↓
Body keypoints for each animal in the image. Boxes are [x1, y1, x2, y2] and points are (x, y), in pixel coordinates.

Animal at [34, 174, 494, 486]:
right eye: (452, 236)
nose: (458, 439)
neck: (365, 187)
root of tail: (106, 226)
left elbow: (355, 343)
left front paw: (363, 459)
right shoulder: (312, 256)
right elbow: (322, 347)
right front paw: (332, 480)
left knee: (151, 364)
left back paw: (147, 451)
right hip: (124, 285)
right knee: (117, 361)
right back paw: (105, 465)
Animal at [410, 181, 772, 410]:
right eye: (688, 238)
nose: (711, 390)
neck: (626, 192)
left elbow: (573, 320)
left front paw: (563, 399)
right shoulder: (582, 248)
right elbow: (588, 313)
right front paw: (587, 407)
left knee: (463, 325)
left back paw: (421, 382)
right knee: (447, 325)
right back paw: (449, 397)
↑
↓
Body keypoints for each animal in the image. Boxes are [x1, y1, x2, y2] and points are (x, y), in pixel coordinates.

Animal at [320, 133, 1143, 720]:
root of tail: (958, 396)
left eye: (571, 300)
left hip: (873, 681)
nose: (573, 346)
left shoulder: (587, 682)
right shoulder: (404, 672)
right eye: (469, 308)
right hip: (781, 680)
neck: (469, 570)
↑
↓
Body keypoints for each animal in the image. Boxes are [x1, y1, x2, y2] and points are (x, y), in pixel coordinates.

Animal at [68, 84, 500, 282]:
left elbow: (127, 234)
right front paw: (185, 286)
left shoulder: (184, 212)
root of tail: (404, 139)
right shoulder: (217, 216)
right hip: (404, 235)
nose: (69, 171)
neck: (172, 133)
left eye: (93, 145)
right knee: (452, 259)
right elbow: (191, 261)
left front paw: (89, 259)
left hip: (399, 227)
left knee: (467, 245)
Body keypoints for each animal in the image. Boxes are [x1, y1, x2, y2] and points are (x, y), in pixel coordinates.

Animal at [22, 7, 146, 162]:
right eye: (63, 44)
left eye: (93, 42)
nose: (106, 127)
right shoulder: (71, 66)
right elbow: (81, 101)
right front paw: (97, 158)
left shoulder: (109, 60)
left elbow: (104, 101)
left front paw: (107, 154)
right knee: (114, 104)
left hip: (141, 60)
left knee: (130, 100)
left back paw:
↑
:: What the task requires ::
Pull out every line of the records above that contains the word "back".

:: Problem solution ::
left back paw: (147, 451)
right back paw: (105, 465)
left back paw: (421, 382)
right back paw: (449, 397)
left back paw:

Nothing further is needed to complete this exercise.